There’s a difference between “competing in camp” and “being the guy who has to win road games in the Big Ten while the internet melts down every Saturday.” UW can survive with in-house development as part of the plan. UW probably can’t thrive if that becomes the plan.

4) The longer-term answer: build a QB pipeline that assumes chaos

This is the part college football hasn’t fully admitted yet. You cannot build a roster anymore assuming stability. You have to assume:

  • you’ll lose starters unexpectedly
  • you’ll need to add impact players every offseason
  • your own roster will be recruited by others constantly

So Washington’s long-term QB solution is not “find the next guy and relax.” It’s:

  • recruit high school QBs
  • develop them
  • add a portal QB when you need one
  • and always keep multiple paths to competence

That used to feel like overkill. Now it’s survival.

The bigger story: NIL isn’t “ruining football” — it’s replacing it

I want to say this clearly, because people get lazy with the argument. Players should be allowed to profit. That’s not the problem. The problem is what the sport has become because NIL + the portal operate without a clean, enforceable structure. “Commitment” is now a vibe, not a contract Coaches used to recruit and develop. Fans used to believe in timelines: sophomore growth, junior breakout, senior leadership. Now, a commitment can function like a placeholder, and a depth chart can become irrelevant overnight.
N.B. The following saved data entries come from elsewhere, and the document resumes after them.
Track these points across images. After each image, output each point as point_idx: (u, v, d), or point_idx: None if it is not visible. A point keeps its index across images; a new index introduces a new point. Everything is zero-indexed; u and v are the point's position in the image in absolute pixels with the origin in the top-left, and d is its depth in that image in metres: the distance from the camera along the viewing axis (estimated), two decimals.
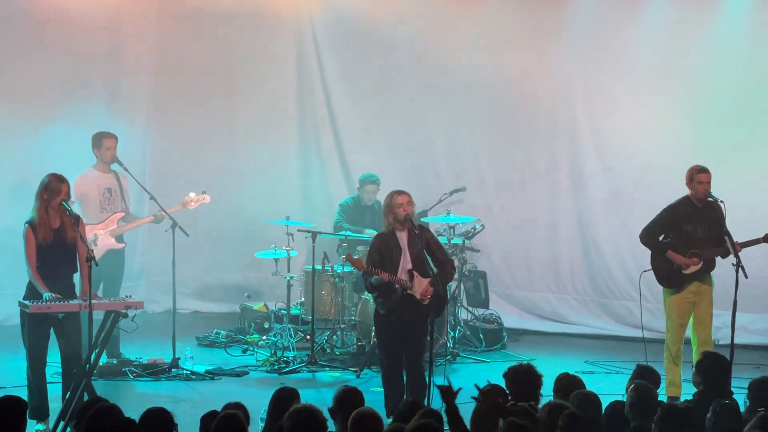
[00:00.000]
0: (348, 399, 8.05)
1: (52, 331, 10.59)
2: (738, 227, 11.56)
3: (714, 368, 9.04)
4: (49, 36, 14.86)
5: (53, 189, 10.55)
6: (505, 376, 8.61)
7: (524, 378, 8.52)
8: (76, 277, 10.75)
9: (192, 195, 13.27)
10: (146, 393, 12.04)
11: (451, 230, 14.12)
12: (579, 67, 15.22)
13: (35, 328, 10.47)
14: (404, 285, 10.61)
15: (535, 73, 15.35)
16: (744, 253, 11.30)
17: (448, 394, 7.61)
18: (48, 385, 10.68)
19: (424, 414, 7.64)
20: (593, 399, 8.28)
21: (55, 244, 10.57)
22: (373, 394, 11.03)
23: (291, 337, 13.55)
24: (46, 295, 10.34)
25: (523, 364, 8.73)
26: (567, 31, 15.29)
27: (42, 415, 10.54)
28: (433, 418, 7.56)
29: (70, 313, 10.46)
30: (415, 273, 10.63)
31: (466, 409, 7.64)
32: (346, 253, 11.20)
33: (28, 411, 8.20)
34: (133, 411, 8.03)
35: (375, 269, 10.57)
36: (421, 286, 10.62)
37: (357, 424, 7.38)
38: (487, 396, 7.65)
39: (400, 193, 10.76)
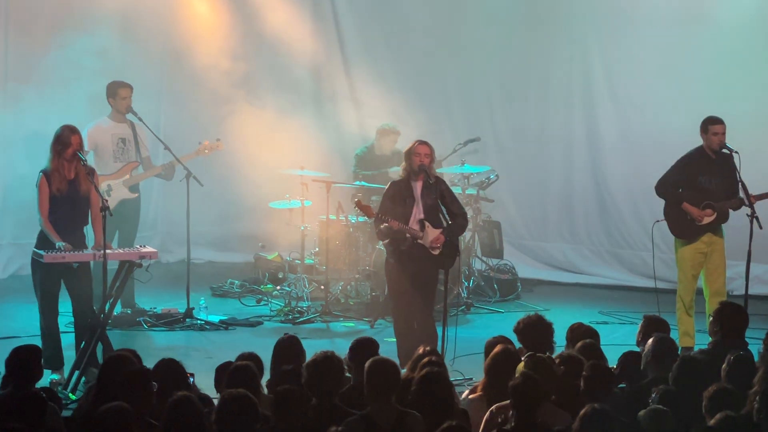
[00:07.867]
0: (363, 349, 8.08)
1: (63, 281, 10.62)
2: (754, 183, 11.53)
3: (732, 317, 9.03)
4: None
5: (65, 141, 10.53)
6: (516, 330, 8.60)
7: (536, 329, 8.53)
8: (88, 229, 10.76)
9: (206, 142, 13.25)
10: (161, 343, 12.11)
11: (466, 180, 14.08)
12: (595, 15, 15.13)
13: (47, 278, 10.50)
14: (415, 234, 10.57)
15: (550, 23, 15.28)
16: (758, 205, 11.28)
17: None
18: (61, 334, 10.72)
19: (429, 363, 7.66)
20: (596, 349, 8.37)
21: (70, 196, 10.55)
22: (387, 344, 11.05)
23: (305, 287, 13.57)
24: (60, 244, 10.35)
25: (531, 315, 8.73)
26: None
27: (57, 364, 10.58)
28: (437, 367, 7.59)
29: (81, 264, 10.49)
30: (427, 223, 10.60)
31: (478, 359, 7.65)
32: (356, 200, 11.10)
33: (42, 360, 8.26)
34: (148, 361, 8.10)
35: (385, 217, 10.54)
36: (431, 236, 10.61)
37: (372, 372, 7.39)
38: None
39: (422, 143, 10.71)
That’s not a moral judgment — it’s an incentive judgment. The incentives are warped.

Tampering is real… and everyone whispers about it. College football is now full of backchannel messages, mutual contacts, third-party intermediaries, and “don’t contact” tags that basically scream the decision is already made The sport is pretending it’s still amateur while it behaves like a pro marketplace.
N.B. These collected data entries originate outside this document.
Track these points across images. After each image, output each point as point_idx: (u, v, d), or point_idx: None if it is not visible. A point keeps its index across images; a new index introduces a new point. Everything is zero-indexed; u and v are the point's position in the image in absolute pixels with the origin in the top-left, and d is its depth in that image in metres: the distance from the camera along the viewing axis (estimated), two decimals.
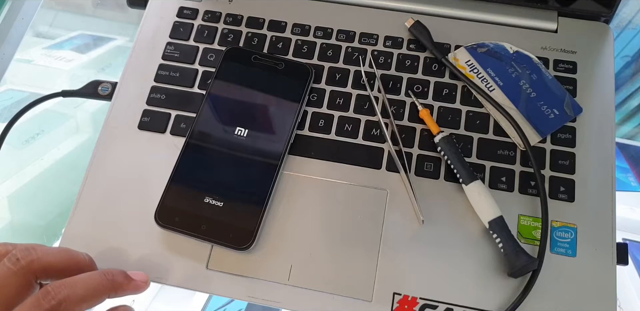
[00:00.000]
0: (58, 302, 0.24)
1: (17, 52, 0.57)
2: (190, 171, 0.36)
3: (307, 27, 0.43)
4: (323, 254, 0.35)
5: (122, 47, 0.70)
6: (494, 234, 0.34)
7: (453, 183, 0.37)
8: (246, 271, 0.34)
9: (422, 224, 0.36)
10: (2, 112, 0.58)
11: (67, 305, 0.24)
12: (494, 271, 0.34)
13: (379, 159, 0.38)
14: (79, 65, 0.65)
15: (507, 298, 0.34)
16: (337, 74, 0.41)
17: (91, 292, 0.26)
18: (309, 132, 0.39)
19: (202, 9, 0.44)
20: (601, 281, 0.34)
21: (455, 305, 0.33)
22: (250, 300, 0.34)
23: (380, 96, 0.40)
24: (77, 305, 0.25)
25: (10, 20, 0.57)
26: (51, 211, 0.56)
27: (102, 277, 0.27)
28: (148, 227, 0.35)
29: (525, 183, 0.37)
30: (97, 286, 0.27)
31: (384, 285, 0.34)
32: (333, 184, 0.37)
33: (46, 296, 0.24)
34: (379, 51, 0.42)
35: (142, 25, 0.44)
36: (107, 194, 0.37)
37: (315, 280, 0.34)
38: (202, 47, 0.42)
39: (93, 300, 0.26)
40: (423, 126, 0.39)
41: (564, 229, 0.35)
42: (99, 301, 0.27)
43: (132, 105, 0.40)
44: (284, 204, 0.36)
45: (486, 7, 0.43)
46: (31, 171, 0.56)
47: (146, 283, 0.31)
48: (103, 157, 0.39)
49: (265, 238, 0.35)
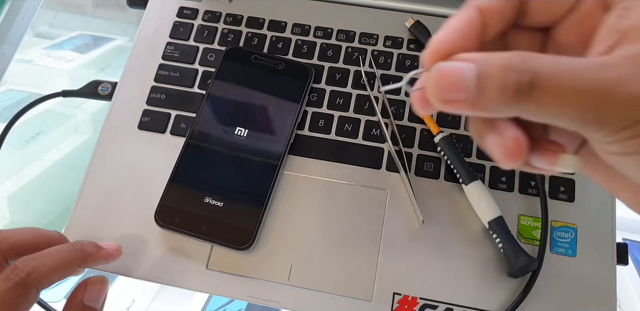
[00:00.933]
0: (27, 274, 0.24)
1: (17, 52, 0.57)
2: (190, 171, 0.36)
3: (307, 27, 0.43)
4: (323, 254, 0.35)
5: (122, 47, 0.70)
6: (494, 234, 0.34)
7: (453, 183, 0.37)
8: (246, 271, 0.34)
9: (422, 224, 0.35)
10: (2, 112, 0.58)
11: (36, 275, 0.24)
12: (494, 271, 0.34)
13: (379, 159, 0.38)
14: (79, 65, 0.65)
15: (507, 298, 0.34)
16: (337, 74, 0.41)
17: (60, 262, 0.26)
18: (309, 132, 0.39)
19: (202, 9, 0.44)
20: (601, 281, 0.34)
21: (455, 305, 0.33)
22: (250, 300, 0.34)
23: (380, 96, 0.40)
24: (47, 276, 0.25)
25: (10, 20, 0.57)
26: (51, 211, 0.56)
27: (70, 248, 0.27)
28: (148, 227, 0.35)
29: (525, 183, 0.37)
30: (65, 256, 0.27)
31: (384, 285, 0.34)
32: (333, 184, 0.37)
33: (14, 270, 0.24)
34: (379, 51, 0.42)
35: (142, 25, 0.44)
36: (107, 194, 0.37)
37: (315, 280, 0.34)
38: (202, 47, 0.42)
39: (63, 271, 0.26)
40: (423, 126, 0.39)
41: (564, 229, 0.35)
42: (69, 271, 0.27)
43: (132, 105, 0.40)
44: (284, 204, 0.36)
45: None
46: (31, 171, 0.56)
47: (117, 251, 0.31)
48: (103, 157, 0.39)
49: (265, 238, 0.35)
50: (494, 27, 0.18)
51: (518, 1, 0.18)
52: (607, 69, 0.14)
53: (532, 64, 0.14)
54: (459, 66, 0.15)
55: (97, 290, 0.28)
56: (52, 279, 0.25)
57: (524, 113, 0.15)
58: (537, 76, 0.14)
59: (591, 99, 0.14)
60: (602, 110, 0.14)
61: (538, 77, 0.14)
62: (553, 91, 0.14)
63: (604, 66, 0.14)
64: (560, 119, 0.15)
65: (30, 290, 0.24)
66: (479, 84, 0.15)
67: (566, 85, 0.14)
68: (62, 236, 0.30)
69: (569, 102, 0.14)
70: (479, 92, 0.15)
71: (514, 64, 0.14)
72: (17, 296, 0.24)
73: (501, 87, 0.14)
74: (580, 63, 0.14)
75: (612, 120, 0.14)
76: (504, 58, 0.15)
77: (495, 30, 0.18)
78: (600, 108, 0.14)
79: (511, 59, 0.14)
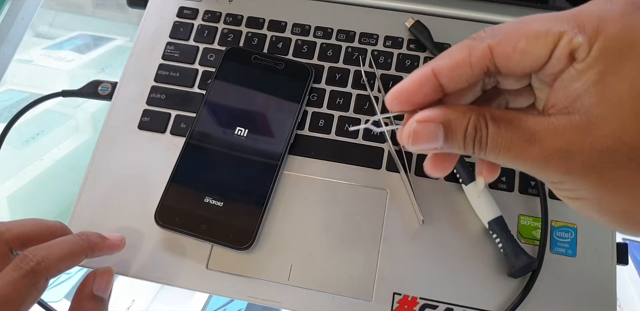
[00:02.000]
0: (36, 263, 0.25)
1: (17, 52, 0.57)
2: (190, 171, 0.36)
3: (307, 27, 0.43)
4: (323, 254, 0.35)
5: (122, 47, 0.70)
6: (494, 235, 0.34)
7: (453, 183, 0.37)
8: (246, 271, 0.34)
9: (422, 224, 0.35)
10: (2, 112, 0.58)
11: (45, 264, 0.25)
12: (494, 271, 0.34)
13: (379, 159, 0.38)
14: (79, 65, 0.65)
15: (507, 298, 0.34)
16: (337, 74, 0.41)
17: (67, 252, 0.27)
18: (309, 132, 0.39)
19: (202, 9, 0.44)
20: (601, 281, 0.34)
21: (455, 305, 0.33)
22: (250, 300, 0.34)
23: (380, 96, 0.40)
24: (56, 265, 0.26)
25: (10, 20, 0.57)
26: (51, 211, 0.56)
27: (76, 238, 0.28)
28: (148, 227, 0.35)
29: (525, 183, 0.37)
30: (72, 246, 0.27)
31: (384, 285, 0.34)
32: (333, 184, 0.37)
33: (24, 260, 0.25)
34: (379, 51, 0.42)
35: (142, 25, 0.44)
36: (107, 195, 0.37)
37: (315, 280, 0.34)
38: (202, 47, 0.42)
39: (71, 260, 0.27)
40: None
41: (564, 229, 0.35)
42: (76, 260, 0.28)
43: (132, 105, 0.40)
44: (284, 204, 0.36)
45: (486, 7, 0.43)
46: (31, 171, 0.56)
47: (121, 241, 0.32)
48: (103, 157, 0.39)
49: (265, 238, 0.35)
50: (452, 85, 0.20)
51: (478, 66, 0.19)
52: (533, 144, 0.18)
53: (483, 136, 0.19)
54: (428, 127, 0.19)
55: (106, 281, 0.29)
56: (60, 268, 0.26)
57: (482, 157, 0.19)
58: (484, 146, 0.19)
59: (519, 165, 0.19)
60: (531, 172, 0.19)
61: (486, 147, 0.19)
62: (494, 156, 0.19)
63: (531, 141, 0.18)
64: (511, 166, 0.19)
65: (40, 278, 0.25)
66: (445, 142, 0.19)
67: (503, 153, 0.18)
68: (64, 226, 0.31)
69: (507, 163, 0.19)
70: (445, 146, 0.19)
71: (471, 135, 0.19)
72: (28, 284, 0.24)
73: (462, 147, 0.19)
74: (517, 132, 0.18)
75: (541, 179, 0.20)
76: (464, 126, 0.19)
77: (456, 86, 0.20)
78: (529, 171, 0.19)
79: (470, 132, 0.19)
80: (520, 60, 0.18)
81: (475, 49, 0.19)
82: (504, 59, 0.18)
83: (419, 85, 0.20)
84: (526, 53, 0.18)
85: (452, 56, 0.19)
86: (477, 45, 0.19)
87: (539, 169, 0.18)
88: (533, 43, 0.17)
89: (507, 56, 0.18)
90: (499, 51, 0.18)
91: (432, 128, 0.19)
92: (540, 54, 0.18)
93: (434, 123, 0.19)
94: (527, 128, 0.18)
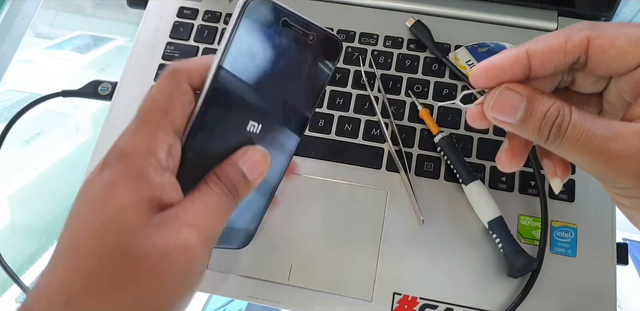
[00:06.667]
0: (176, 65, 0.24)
1: (17, 52, 0.57)
2: (190, 170, 0.36)
3: None
4: (323, 254, 0.35)
5: (122, 47, 0.70)
6: (494, 234, 0.34)
7: (453, 183, 0.37)
8: (246, 271, 0.34)
9: (422, 224, 0.35)
10: (2, 112, 0.58)
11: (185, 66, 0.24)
12: (494, 271, 0.34)
13: (379, 159, 0.38)
14: (79, 65, 0.65)
15: (507, 298, 0.34)
16: (337, 73, 0.41)
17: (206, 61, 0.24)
18: (309, 132, 0.39)
19: (202, 8, 0.44)
20: (601, 281, 0.34)
21: (455, 305, 0.33)
22: (250, 300, 0.34)
23: (380, 96, 0.40)
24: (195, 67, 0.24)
25: (10, 20, 0.57)
26: (51, 211, 0.56)
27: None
28: None
29: (525, 183, 0.37)
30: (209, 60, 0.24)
31: (384, 285, 0.34)
32: (333, 184, 0.37)
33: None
34: (379, 51, 0.42)
35: (142, 25, 0.44)
36: None
37: (315, 280, 0.34)
38: (202, 47, 0.42)
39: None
40: (423, 126, 0.39)
41: (564, 229, 0.35)
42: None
43: (132, 105, 0.40)
44: (284, 204, 0.36)
45: (487, 7, 0.43)
46: (31, 171, 0.56)
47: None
48: None
49: (265, 238, 0.35)
50: (541, 69, 0.20)
51: (572, 54, 0.19)
52: (616, 141, 0.17)
53: (565, 121, 0.18)
54: (514, 97, 0.19)
55: (256, 161, 0.26)
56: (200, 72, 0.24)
57: (548, 148, 0.19)
58: (564, 132, 0.18)
59: (594, 160, 0.18)
60: (601, 172, 0.19)
61: (565, 134, 0.18)
62: (571, 146, 0.18)
63: (614, 138, 0.17)
64: (576, 164, 0.19)
65: (181, 78, 0.23)
66: (524, 119, 0.19)
67: (582, 143, 0.18)
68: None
69: (579, 157, 0.19)
70: (521, 123, 0.19)
71: (552, 115, 0.18)
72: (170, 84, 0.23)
73: (537, 129, 0.19)
74: (600, 127, 0.18)
75: (607, 182, 0.19)
76: (547, 107, 0.19)
77: (544, 71, 0.20)
78: (600, 170, 0.19)
79: (552, 113, 0.19)
80: (614, 57, 0.18)
81: (573, 37, 0.19)
82: (598, 52, 0.19)
83: (511, 63, 0.20)
84: (622, 52, 0.18)
85: (548, 41, 0.19)
86: (576, 34, 0.19)
87: (612, 168, 0.18)
88: (632, 45, 0.18)
89: (603, 50, 0.18)
90: (596, 43, 0.18)
91: (517, 99, 0.19)
92: (634, 58, 0.18)
93: (520, 95, 0.19)
94: (611, 126, 0.18)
The teams with the biggest wallets can always reload. Fans hate hearing it, but it’s true: NIL has widened the gap in a new way. Programs with the deepest resources can miss on Plan A and buy Plan B. Programs without them get stuck “developing” while their best players get poached. Washington has resources. Washington has a brand. But even UW isn’t immune to the instability — and this QB situation is proof.
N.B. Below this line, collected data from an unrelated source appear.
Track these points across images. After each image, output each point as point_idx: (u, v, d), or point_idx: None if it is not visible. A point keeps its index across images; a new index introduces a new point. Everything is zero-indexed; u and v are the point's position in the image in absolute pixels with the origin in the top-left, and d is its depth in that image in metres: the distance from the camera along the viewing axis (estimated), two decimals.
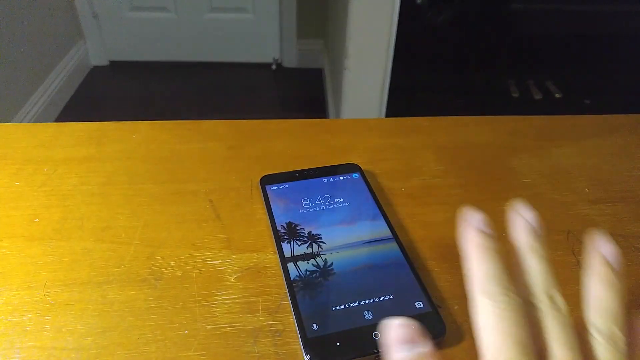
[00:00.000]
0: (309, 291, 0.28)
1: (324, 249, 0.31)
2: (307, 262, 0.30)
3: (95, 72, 2.14)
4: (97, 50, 2.14)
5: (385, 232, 0.32)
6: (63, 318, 0.29)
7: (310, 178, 0.37)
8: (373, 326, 0.26)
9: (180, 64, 2.20)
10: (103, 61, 2.18)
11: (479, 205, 0.39)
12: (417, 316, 0.26)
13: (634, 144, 0.45)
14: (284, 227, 0.33)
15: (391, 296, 0.28)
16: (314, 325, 0.26)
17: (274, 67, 2.21)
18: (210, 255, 0.33)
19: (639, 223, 0.36)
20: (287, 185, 0.36)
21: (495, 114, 0.48)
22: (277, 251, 0.31)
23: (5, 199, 0.37)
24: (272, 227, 0.33)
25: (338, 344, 0.25)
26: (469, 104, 1.47)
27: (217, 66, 2.19)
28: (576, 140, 0.45)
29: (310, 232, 0.32)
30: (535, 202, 0.38)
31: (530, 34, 1.38)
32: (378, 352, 0.25)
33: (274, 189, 0.36)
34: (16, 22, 1.59)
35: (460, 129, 0.46)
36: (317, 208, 0.34)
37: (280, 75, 2.21)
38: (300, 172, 0.37)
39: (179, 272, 0.32)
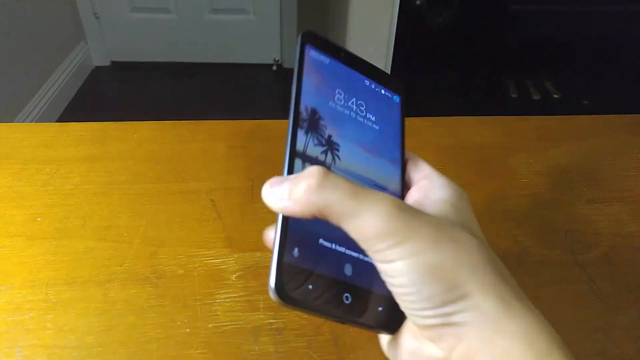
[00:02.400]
0: None
1: (336, 165, 0.24)
2: None
3: (97, 73, 2.15)
4: (98, 51, 2.14)
5: (397, 184, 0.26)
6: (65, 316, 0.29)
7: (354, 69, 0.28)
8: (348, 286, 0.21)
9: (181, 65, 2.20)
10: (105, 62, 2.18)
11: (478, 205, 0.39)
12: (387, 298, 0.21)
13: (632, 144, 0.45)
14: (307, 111, 0.25)
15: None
16: (296, 249, 0.21)
17: (274, 67, 2.22)
18: (212, 254, 0.33)
19: (637, 222, 0.37)
20: (327, 60, 0.27)
21: (494, 114, 0.48)
22: (289, 137, 0.24)
23: (7, 198, 0.37)
24: (293, 103, 0.25)
25: (310, 287, 0.20)
26: (468, 105, 1.47)
27: (218, 67, 2.20)
28: (574, 140, 0.45)
29: (331, 136, 0.25)
30: (533, 201, 0.38)
31: (529, 35, 1.38)
32: (342, 318, 0.21)
33: (313, 55, 0.27)
34: (18, 23, 1.59)
35: (460, 129, 0.46)
36: (347, 112, 0.26)
37: (280, 75, 2.21)
38: (348, 54, 0.28)
39: (180, 271, 0.32)
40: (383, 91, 0.29)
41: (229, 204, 0.37)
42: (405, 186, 0.26)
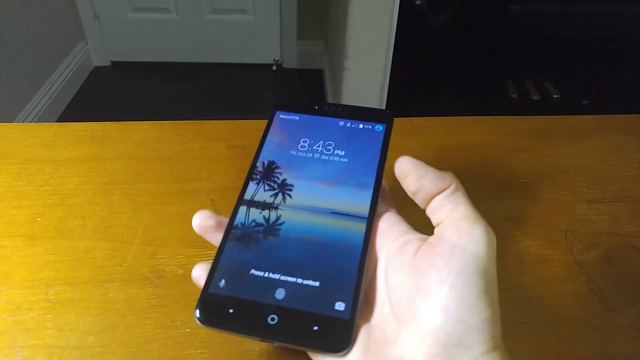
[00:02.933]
0: (241, 244, 0.25)
1: (286, 203, 0.27)
2: (260, 213, 0.26)
3: (97, 73, 2.15)
4: (98, 51, 2.14)
5: (363, 208, 0.26)
6: (65, 316, 0.29)
7: (329, 115, 0.31)
8: (275, 308, 0.23)
9: (181, 65, 2.20)
10: (105, 62, 2.18)
11: (478, 205, 0.39)
12: (327, 318, 0.22)
13: (631, 144, 0.45)
14: (263, 164, 0.29)
15: (317, 283, 0.23)
16: (223, 281, 0.24)
17: (274, 67, 2.22)
18: (212, 254, 0.33)
19: (637, 222, 0.37)
20: (297, 117, 0.31)
21: (493, 115, 0.48)
22: (241, 190, 0.28)
23: (7, 198, 0.37)
24: (252, 160, 0.29)
25: (231, 310, 0.23)
26: (468, 105, 1.47)
27: (218, 67, 2.20)
28: (574, 140, 0.45)
29: (285, 180, 0.28)
30: (533, 201, 0.39)
31: (529, 35, 1.38)
32: (266, 339, 0.22)
33: (282, 117, 0.31)
34: (18, 23, 1.59)
35: (459, 129, 0.46)
36: (311, 155, 0.29)
37: (280, 75, 2.21)
38: (322, 105, 0.31)
39: (180, 271, 0.32)
40: (362, 125, 0.30)
41: (229, 204, 0.37)
42: (379, 206, 0.27)
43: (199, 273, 0.24)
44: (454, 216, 0.22)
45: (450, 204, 0.23)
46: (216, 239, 0.26)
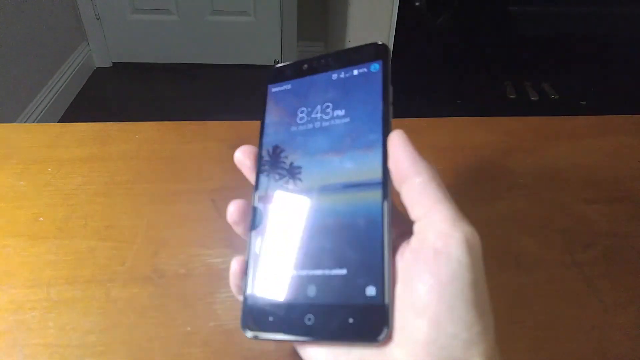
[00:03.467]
0: (265, 248, 0.24)
1: (298, 189, 0.24)
2: (276, 208, 0.25)
3: (99, 74, 2.15)
4: (100, 52, 2.15)
5: (375, 171, 0.23)
6: (67, 316, 0.29)
7: (320, 71, 0.27)
8: (309, 307, 0.21)
9: (182, 66, 2.20)
10: (106, 62, 2.18)
11: (476, 205, 0.39)
12: (360, 307, 0.21)
13: (629, 145, 0.45)
14: (269, 152, 0.26)
15: (345, 271, 0.22)
16: (257, 291, 0.23)
17: None
18: (213, 254, 0.33)
19: (635, 222, 0.37)
20: (289, 86, 0.27)
21: (492, 115, 0.48)
22: (254, 184, 0.26)
23: (9, 198, 0.38)
24: (258, 151, 0.26)
25: (271, 319, 0.22)
26: (467, 105, 1.47)
27: (218, 68, 2.20)
28: (572, 140, 0.46)
29: (292, 163, 0.25)
30: (532, 201, 0.39)
31: (528, 36, 1.38)
32: (308, 341, 0.21)
33: (275, 91, 0.28)
34: (20, 24, 1.60)
35: (458, 129, 0.47)
36: (311, 125, 0.26)
37: None
38: (311, 62, 0.27)
39: (181, 271, 0.32)
40: (356, 71, 0.26)
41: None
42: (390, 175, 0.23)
43: (235, 268, 0.24)
44: (433, 217, 0.20)
45: (428, 200, 0.21)
46: (249, 175, 0.26)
So what should Washington do next?

Here’s the practical, no-drama checklist:

  1. Portal priority #1: land a starter
    • not “a body,” not “depth,” not “competition”
    • a QB you can win with immediately
  2. Portal priority #2: protect the roster
    • when QB turbulence hits, other position groups start listening to offers
  3. Rebuild the message
    • don’t oversell “stability”
    • sell opportunity, development, and a clear plan — and then execute
  4. Recruit QB like you’ll lose one every year
    • because in this era, you might

Final thought

Washington will find a quarterback. It’s too big of a job, too big of a stage, and too good of a brand not to. But this moment is the reminder that should bother all of us. In 2026, programs aren’t just building teams, they’re renting continuity. And that’s not the sport we grew up with — even if it’s the sport we’re stuck living in.